Después de un período de relativa estabilización temporal desde 1999 hasta 2006, el metano en la atmósfera ha aumentado de nuevo. Los científicos están realizando investigaciones sobre las razones que han llevado a eso, incluyendo la descongelación del permafrost rico en metano del Norte y del aumento de las emisiones de los humedales tropicales.

El óxido nitroso (N2O) aporta alrededor del 6% al aumento general del forzamiento radiativo mundial desde 1750. Se emite a la atmósfera por fuentes naturales y artificiales, incluidos los océanos, la quema de biomasa, el uso de fertilizantes y diversos procesos industriales. Ahora es el tercer GEI más importante.

La carga atmosférica de óxido nitroso en 2010 fue de 323,2 partes por mil millones – un 20% más que en la era pre-industrial. Ha crecido a un promedio de alrededor de 0,75 partes por mil millones en los últimos diez años, principalmente como resultado del uso de fertilizantes que contienen nitrógeno, incluido el estiércol, que ha afectado profundamente el ciclo global del nitrógeno.

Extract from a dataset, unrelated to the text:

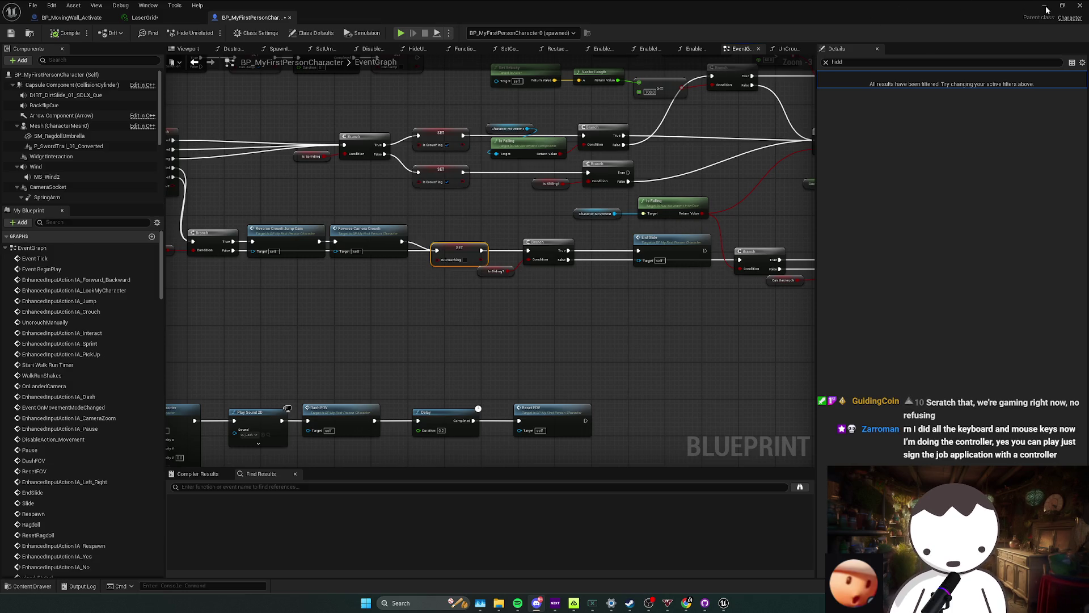
left_click_drag(451, 285, 506, 258)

Su impacto sobre el clima, durante un período de 100 años, es 298 veces mayor que las emisiones de dióxido de carbono equivalente. También juega un papel importante en la destrucción de la capa de ozono de la estratosfera, que protege de los dañinos rayos ultravioleta del sol.

Otros gases de efecto invernadero

El forzamiento radiativo combinado debido a los halocarbonos es del 12%. Algunos halocarbonos como los clorofluorocarbonos (CFC), anteriormente utilizados como refrigerantes, propelentes en los aerosoles y como solventes, están disminuyendo lentamente como resultado de la acción internacional para preservar la capa de ozono.

Sin embargo, las concentraciones de otros gases, como los HCFC y los HFC, que se utilizan para sustituir los CFC, ya que son menos perjudiciales para la capa de ozono, están aumentando rápidamente. Estas dos clases de compuestos son gases de efecto invernadero muy potentes y duran mucho más tiempo en la atmósfera que el dióxido de carbono.

Programa Global de Vigilancia de la Atmósfera

La OMM, mediante su Programa de Vigilancia de la Atmósfera Global de, coordina las observaciones de los gases de efecto invernadero en la atmósfera a través de una red de estaciones ubicadas en más de 50 países. Los datos de las mediciones de calidad controlada, archivados y distribuidos por el Centro Mundial de Datos sobre Gases de Efecto Invernadero, organizado por la Agencia Meteorológica de Japón (JMA).

El Boletín de Gases de Efecto Invernadero es el séptimo de la serie, que comenzó en 2004. Este boletín informa de la carga de la atmósfera y las tasas de cambio de los gases de efecto invernadero más importantes de larga duración – el dióxido de carbono, metano, óxido nitroso, CFC-12 y CFC-11 – y proporciona un resumen de las contribuciones de los gases de menor importancia.